In defense of being unapologetically fat

As my byline expanded, so did my waistline. Remarkably enough, I didn’t care. Not even when, at a community picnic, one of my neighbors ruefully remarked, “Honey, I used to see you walking all the time.” She didn’t see me alone in my apartment, writing until dawn, before heading off to an office, so I could finish that chapter, fulfill that assignment. She didn’t see me come to the quiet conclusion that I could make a go of full-time freelancing (at least for a while). For Ragen Chastain, a fat activist, athlete, and health coach, one of the more troublesome parts of the good fatty dynamic is the kind of moral prerogative it can represent: “Participating in fitness/athletics is no more or less virtuous than knitting a tea cozy. Running a marathon is no better or worse than watching a Netflix marathon.” Being the good fatty, the woman who makes a conspicuous consumption of baby carrots when she really wants Nutella, is like putting on the same straightjacket I wore when I was breaking myself in fruitless pursuit of some immaculate thinness that was going to make me happier, healthier, more whole.

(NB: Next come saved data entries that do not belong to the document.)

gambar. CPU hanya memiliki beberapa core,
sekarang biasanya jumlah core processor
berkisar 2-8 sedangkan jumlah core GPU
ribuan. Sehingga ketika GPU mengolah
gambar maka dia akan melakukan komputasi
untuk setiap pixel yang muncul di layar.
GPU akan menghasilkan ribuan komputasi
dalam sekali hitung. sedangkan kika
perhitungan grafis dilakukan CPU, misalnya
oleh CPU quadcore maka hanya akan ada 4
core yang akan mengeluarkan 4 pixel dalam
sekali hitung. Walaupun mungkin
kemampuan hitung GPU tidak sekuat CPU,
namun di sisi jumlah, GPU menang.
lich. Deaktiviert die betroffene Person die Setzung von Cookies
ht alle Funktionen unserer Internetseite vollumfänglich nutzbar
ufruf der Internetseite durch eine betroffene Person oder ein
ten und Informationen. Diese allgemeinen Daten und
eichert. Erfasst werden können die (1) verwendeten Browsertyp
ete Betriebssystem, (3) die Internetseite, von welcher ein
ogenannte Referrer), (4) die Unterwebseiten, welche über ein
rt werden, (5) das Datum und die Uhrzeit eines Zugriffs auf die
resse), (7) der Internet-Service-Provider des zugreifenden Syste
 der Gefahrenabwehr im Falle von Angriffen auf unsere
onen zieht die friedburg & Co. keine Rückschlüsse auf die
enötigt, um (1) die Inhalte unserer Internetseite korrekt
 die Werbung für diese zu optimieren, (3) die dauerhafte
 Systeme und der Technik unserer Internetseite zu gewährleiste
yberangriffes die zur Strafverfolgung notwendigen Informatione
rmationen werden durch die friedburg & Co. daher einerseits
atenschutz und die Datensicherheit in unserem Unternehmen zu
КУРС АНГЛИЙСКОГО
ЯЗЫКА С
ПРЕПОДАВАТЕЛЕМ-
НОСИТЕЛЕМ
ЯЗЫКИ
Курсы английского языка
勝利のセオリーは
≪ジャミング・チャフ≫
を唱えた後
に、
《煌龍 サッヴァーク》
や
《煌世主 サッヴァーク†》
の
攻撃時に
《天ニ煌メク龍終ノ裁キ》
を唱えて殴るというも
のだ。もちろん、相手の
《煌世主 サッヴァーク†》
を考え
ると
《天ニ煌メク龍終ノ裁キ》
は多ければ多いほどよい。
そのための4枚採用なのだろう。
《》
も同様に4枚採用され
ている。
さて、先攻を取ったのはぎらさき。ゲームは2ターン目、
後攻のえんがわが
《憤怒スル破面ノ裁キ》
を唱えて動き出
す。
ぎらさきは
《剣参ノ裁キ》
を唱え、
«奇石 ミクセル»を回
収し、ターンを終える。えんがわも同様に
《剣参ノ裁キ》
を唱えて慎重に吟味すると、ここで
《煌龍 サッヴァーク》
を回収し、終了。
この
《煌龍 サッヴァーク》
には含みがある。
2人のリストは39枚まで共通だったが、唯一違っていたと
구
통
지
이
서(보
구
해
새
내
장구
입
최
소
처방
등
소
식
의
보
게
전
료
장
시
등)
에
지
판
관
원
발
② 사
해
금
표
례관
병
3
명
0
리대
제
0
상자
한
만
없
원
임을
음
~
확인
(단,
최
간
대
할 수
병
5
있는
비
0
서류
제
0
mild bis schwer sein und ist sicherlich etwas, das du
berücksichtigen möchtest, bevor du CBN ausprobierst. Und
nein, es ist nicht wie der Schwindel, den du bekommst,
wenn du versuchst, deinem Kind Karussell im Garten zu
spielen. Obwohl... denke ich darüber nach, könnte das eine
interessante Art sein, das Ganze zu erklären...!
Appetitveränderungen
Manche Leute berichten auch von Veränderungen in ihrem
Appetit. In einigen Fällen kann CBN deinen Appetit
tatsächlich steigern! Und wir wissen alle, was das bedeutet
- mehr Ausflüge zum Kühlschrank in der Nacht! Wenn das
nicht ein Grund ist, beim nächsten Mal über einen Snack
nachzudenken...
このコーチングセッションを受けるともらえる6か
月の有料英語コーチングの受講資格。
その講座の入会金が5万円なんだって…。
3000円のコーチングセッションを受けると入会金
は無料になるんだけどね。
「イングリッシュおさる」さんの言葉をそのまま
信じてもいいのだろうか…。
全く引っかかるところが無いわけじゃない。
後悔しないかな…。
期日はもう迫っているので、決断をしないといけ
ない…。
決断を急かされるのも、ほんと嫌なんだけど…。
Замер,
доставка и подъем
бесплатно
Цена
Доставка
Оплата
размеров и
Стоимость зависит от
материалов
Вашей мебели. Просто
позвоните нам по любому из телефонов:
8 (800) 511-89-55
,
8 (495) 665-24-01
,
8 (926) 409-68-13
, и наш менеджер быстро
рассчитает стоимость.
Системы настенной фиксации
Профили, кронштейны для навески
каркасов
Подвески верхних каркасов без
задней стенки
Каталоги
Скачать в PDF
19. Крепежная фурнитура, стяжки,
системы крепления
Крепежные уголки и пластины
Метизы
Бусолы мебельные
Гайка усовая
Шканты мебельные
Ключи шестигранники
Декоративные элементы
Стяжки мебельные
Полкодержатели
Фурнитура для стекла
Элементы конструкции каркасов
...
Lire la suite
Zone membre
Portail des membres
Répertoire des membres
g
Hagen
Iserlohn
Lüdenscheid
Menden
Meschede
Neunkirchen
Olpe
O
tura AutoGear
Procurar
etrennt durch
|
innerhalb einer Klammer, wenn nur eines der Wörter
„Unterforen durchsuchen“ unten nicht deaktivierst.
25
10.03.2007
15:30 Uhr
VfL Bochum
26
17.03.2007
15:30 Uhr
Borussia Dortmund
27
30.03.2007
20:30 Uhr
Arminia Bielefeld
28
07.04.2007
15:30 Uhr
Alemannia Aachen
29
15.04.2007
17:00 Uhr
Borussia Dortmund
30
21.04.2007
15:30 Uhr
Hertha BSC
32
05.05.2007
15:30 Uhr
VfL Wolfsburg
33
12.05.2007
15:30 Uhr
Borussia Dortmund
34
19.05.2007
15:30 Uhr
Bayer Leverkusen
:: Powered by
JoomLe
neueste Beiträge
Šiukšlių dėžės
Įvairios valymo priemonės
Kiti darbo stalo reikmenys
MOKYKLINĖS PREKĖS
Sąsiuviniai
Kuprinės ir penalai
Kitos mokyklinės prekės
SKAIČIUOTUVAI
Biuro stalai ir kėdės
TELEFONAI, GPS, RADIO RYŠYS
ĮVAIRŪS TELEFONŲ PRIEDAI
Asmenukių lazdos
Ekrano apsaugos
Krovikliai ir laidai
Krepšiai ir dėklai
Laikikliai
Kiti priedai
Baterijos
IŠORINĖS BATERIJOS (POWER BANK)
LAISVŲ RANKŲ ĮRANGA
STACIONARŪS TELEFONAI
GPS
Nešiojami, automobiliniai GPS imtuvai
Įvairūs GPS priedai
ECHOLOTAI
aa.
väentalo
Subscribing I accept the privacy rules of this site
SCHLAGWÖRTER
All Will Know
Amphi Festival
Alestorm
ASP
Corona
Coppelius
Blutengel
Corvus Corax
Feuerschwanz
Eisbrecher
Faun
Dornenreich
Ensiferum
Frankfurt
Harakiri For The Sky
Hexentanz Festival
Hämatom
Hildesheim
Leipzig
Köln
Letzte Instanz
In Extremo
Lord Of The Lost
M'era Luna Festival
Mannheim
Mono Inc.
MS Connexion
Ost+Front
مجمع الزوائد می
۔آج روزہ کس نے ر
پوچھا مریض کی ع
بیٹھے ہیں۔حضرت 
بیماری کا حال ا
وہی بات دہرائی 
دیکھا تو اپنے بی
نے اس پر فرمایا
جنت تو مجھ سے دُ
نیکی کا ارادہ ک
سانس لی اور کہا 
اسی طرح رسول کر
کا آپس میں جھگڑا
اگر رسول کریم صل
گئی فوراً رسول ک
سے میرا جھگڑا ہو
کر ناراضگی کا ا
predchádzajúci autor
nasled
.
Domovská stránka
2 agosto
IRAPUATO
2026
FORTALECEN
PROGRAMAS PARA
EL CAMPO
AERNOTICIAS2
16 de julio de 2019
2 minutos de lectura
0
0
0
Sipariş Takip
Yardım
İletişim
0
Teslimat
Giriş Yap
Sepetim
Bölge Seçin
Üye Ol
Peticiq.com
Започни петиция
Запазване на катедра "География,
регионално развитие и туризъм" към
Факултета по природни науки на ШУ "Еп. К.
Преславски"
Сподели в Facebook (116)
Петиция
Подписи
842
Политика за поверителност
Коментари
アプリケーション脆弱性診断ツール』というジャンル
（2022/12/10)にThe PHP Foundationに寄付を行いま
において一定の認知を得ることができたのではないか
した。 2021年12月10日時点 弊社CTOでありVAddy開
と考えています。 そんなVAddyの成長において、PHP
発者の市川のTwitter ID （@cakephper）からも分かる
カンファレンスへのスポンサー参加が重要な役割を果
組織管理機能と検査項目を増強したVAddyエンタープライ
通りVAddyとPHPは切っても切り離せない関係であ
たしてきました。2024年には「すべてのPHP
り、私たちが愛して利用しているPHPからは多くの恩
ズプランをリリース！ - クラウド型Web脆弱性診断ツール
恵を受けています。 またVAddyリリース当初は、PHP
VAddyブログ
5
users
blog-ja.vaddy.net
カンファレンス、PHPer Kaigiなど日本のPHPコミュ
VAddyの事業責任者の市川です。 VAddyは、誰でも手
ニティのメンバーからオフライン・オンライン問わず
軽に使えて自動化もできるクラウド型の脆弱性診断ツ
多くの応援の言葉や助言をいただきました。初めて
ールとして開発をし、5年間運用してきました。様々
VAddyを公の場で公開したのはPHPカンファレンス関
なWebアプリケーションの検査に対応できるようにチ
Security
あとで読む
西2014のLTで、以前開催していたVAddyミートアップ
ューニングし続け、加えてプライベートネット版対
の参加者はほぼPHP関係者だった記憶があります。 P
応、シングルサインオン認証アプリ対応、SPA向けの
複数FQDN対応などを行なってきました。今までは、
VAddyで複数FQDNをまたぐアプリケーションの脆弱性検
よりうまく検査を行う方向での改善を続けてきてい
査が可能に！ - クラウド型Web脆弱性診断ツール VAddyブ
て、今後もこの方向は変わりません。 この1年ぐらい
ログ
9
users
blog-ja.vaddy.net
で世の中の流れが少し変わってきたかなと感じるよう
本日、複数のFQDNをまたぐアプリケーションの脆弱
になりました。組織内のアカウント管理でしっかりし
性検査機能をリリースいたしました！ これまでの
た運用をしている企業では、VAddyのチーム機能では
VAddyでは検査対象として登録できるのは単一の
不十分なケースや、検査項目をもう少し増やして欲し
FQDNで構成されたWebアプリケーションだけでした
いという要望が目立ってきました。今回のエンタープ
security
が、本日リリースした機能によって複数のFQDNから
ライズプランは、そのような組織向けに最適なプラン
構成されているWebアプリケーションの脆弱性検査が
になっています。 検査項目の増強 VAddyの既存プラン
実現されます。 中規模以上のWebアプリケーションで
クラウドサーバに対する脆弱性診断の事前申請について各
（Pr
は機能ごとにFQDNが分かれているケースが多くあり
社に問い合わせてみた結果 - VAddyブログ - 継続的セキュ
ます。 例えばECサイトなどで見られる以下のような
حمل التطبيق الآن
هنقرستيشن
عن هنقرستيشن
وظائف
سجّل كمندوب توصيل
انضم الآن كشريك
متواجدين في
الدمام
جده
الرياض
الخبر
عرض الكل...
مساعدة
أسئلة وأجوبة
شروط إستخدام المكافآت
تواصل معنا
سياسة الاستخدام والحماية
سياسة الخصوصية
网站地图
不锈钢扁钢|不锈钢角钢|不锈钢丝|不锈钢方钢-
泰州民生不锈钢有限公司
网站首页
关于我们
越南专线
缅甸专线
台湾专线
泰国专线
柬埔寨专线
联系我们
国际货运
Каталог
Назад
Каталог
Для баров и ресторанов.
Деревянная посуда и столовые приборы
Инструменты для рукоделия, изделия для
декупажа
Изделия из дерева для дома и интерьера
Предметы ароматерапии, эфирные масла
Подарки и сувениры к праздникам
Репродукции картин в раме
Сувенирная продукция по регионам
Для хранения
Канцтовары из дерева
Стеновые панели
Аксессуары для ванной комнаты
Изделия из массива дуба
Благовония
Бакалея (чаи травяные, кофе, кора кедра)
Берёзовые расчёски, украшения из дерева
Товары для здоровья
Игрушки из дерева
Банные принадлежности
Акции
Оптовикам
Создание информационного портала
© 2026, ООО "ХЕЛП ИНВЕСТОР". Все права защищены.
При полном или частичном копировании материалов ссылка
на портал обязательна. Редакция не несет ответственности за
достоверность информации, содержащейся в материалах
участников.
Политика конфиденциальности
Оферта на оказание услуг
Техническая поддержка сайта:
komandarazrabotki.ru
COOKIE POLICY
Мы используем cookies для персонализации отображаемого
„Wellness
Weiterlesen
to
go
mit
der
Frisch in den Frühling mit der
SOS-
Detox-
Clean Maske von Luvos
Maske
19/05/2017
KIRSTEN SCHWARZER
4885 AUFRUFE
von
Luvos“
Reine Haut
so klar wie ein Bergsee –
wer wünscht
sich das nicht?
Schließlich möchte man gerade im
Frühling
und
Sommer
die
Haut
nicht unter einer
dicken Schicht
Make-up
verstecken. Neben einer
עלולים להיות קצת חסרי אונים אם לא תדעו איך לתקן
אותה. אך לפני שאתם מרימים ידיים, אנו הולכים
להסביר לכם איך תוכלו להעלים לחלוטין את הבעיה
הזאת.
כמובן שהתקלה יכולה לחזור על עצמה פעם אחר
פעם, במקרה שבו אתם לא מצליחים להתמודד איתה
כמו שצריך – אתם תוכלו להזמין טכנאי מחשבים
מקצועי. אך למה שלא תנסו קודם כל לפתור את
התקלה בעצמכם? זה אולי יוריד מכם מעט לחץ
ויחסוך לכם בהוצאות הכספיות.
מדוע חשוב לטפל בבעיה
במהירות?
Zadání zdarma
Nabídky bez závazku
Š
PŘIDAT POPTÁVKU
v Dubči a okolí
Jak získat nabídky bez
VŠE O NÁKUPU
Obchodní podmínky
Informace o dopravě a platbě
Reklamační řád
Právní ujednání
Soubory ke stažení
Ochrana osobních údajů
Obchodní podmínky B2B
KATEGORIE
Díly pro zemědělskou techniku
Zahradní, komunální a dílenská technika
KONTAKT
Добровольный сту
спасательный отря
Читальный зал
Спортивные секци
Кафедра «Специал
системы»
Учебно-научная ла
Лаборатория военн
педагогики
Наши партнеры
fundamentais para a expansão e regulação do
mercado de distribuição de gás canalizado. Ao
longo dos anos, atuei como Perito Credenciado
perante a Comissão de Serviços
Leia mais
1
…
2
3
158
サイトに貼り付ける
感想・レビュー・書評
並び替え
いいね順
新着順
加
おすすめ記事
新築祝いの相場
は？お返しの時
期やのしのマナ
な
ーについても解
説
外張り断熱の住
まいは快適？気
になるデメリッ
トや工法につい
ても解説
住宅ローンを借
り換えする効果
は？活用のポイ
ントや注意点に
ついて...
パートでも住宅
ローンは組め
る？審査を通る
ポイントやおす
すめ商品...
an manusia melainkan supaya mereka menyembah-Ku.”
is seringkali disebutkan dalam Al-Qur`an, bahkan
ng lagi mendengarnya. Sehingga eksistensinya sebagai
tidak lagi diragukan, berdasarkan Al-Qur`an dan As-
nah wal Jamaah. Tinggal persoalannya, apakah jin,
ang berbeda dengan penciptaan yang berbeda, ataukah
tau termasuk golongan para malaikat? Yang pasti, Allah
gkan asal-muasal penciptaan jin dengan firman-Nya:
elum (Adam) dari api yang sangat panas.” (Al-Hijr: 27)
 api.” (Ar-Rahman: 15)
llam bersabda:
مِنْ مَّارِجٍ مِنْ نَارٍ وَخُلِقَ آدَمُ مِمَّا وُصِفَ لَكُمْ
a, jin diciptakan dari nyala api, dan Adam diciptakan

Our culture’s fixation on a very particular type of health and wellness — the metrics of which can only be gauged by BMI or blood pressure or the number of steps and miles — isn’t just reductive, it excludes broad swathes of people, particularly disabled and low-income people from the moral worthiness that health supposedly confers. A recent New York Times piece laments the volume of sugary drinks and sodas purchased by food stamp program participants, but this hand-wringing never touches on the hard grind of poverty, where those sugary drinks are a pick-me-up between long shifts, or Heaven forbid, simply a sip of something that tastes good. The all-abiding need to be healthy overrides personal choice.